Speaking Yiddish in Poland

Speaking Yiddish In Poland

“Most adult male Jews could handle at least three languages: they used Hebrew in the synagogues and houses of study, Yiddish in the home, and—to Gentiles—the language of the land in which they lived. My father, a workingman denied the equivalent of a high school education in Poland, handled Yiddish, English, Hebrew, and Polish. Jews were linguists of necessity.” Leo Rosten

I chose to travel to Poland on an organized tour with the Jewish Heritage Museum  accompanied by Rabbi Amichai Lau Lavie. I wanted to be able to process what we were seeing and to be protected as much as possible from antisemitism or a stupid comment. Three million Jews died in Poland. I couldn’t separate that.

  On the first night in Kraków, we had a meeting and the rabbi said,”We are pilgrims. We are on  a pilgrimage – a journey.” I thought, “No, definitely not. I am a traveler. I am on a trip.” I have learned that when I have a very strong reaction against something, to pay attention because it is probably where I am supposed to be. 

Someone starts to sing a song in Yiddish and I feel a pain in my chest. Yiddish is the language that the pogroms in Eastern Europe and the Nazis tried to destroy. To me, it has always been the language of the broken – the immigrants from the pogroms, the old people with heavy accents, the Holocaust survivors and the tenements. My grandparents died when i was young and my parents were born here so it wasn’t as much a part of my life as other people. It was important to them that we spoke proper English.  I lived in an immigrant community so I heard it. I know that song – not just from Schindler’s List but from somewhere deep in an early childhood memory. 

This group knows a lot about Yiddish. I didn’t want any part of that broken world so I know very little. I think some of it was fear – growing up in the shadow of the Holocaust. Yiddish words are part of the vernacular but I have never used them. I was going to be a part of mainstream America and not an immigrant culture.  

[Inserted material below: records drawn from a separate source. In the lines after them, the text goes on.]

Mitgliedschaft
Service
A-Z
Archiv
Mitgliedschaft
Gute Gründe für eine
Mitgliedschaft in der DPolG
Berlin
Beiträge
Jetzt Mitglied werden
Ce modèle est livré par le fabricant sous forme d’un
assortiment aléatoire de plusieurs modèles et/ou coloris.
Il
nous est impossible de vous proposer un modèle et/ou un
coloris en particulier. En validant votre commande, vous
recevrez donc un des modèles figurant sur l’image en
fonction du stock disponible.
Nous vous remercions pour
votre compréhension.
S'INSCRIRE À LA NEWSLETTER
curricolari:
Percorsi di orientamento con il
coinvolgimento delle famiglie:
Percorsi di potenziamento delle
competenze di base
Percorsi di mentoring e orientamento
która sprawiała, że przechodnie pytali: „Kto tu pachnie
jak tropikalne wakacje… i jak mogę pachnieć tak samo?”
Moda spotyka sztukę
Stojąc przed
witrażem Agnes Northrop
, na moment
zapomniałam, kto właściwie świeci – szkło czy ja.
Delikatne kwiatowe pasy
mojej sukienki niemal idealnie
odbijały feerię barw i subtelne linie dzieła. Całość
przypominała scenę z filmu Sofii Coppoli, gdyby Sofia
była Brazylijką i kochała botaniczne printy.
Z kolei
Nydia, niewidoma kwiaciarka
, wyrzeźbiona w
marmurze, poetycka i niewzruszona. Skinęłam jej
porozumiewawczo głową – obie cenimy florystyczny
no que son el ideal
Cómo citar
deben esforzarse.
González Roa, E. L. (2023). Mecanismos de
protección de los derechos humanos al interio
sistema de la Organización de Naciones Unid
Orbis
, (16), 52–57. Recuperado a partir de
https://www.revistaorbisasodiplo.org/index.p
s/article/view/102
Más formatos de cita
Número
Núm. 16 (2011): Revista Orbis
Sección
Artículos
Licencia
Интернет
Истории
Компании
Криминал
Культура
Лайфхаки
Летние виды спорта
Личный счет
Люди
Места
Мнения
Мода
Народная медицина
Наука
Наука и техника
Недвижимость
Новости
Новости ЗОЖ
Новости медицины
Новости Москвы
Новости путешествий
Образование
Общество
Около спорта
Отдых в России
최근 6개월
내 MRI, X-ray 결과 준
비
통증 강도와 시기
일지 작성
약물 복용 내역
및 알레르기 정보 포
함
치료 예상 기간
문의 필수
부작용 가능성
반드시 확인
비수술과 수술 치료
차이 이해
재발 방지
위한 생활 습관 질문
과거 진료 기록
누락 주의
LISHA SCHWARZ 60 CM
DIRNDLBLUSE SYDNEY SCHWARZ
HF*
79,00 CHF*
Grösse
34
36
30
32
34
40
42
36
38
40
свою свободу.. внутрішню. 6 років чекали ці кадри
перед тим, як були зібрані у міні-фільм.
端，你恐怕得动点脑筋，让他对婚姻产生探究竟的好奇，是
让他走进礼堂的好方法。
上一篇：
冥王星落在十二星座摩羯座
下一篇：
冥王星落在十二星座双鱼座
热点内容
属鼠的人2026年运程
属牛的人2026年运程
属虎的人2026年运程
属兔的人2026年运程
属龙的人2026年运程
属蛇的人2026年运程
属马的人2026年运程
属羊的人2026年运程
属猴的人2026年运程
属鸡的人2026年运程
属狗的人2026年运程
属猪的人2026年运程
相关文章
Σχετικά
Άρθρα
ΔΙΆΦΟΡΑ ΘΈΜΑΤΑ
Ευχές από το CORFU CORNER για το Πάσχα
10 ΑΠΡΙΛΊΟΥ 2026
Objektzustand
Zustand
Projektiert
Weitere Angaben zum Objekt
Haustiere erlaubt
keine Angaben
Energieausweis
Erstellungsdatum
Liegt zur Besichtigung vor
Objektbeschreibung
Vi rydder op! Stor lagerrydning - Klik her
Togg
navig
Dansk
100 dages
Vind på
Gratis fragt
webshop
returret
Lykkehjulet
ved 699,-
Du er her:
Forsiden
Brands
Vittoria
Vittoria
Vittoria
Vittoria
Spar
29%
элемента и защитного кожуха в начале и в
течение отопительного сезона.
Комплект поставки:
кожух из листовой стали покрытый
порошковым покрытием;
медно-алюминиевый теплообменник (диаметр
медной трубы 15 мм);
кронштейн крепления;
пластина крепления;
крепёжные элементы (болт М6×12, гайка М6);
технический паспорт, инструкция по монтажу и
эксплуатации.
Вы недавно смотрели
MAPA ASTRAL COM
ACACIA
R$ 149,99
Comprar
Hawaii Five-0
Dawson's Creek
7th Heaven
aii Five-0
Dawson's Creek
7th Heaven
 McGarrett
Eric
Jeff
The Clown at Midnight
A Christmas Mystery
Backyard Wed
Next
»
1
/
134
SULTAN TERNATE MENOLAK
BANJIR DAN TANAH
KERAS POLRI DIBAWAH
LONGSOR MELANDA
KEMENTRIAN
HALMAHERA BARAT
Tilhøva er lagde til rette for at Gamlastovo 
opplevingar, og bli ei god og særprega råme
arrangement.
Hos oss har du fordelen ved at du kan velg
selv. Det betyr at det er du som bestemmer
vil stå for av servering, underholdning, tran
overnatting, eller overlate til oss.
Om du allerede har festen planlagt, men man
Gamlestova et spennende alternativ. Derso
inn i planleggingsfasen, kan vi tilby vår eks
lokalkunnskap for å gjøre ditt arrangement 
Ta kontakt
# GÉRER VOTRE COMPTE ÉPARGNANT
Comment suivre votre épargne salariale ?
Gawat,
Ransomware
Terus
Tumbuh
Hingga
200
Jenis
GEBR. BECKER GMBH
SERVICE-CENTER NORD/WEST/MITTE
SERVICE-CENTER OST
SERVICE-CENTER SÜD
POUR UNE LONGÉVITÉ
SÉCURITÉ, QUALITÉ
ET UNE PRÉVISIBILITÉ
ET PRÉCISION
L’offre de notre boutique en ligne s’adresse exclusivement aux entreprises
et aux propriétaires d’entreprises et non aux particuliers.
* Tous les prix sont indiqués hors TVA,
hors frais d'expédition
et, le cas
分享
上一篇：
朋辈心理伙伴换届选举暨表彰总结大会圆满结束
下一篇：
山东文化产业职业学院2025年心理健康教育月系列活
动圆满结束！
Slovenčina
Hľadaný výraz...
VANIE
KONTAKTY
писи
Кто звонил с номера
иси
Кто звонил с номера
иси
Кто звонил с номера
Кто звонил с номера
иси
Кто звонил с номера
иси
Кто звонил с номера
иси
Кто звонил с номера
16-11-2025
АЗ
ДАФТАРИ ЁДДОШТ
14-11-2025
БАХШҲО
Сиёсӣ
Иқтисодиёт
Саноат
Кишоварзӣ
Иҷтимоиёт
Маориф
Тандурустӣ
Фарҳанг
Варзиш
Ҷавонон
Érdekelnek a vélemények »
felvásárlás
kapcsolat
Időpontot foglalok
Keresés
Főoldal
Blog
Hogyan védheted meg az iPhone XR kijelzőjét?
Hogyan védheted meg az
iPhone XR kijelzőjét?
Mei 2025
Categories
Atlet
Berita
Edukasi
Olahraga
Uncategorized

The Rabbi is from a rabbinical Polish family. . He is clearly on a pilgrimage to know his family better and share it with us. “That’s nice for him,” I think to myself.

 As I watch and listen to him go through his history at the places we visit, I learn about the Yiddish of a thriving culture with music, theater, and literature.

There were many great scholars, writers, artists and historians who I knew nothing about.  I learn about how the Hasidic Jews came to dress like that. It was not all Fiddler On The Roof. My ancestors come alive in his family stories. They aren’t just sepia photographs anymore. I see the temples they might have gone to and places they might be buried.

Maybe I was walking on streets that they once walked on.

The Yiddish culture is part of my heritage and of my children’s heritage. Our history wasn’t in German or Polish or English. Our grandparents read books and newspapers and spoke in Yiddish.

It is a language and culture that was valuable in its own right and it was worth passing on. All the people who could have taught that to me are gone. Our stories are important and my story began in a language that I only know a few words of.  It sounds like the beginning of a journey to me.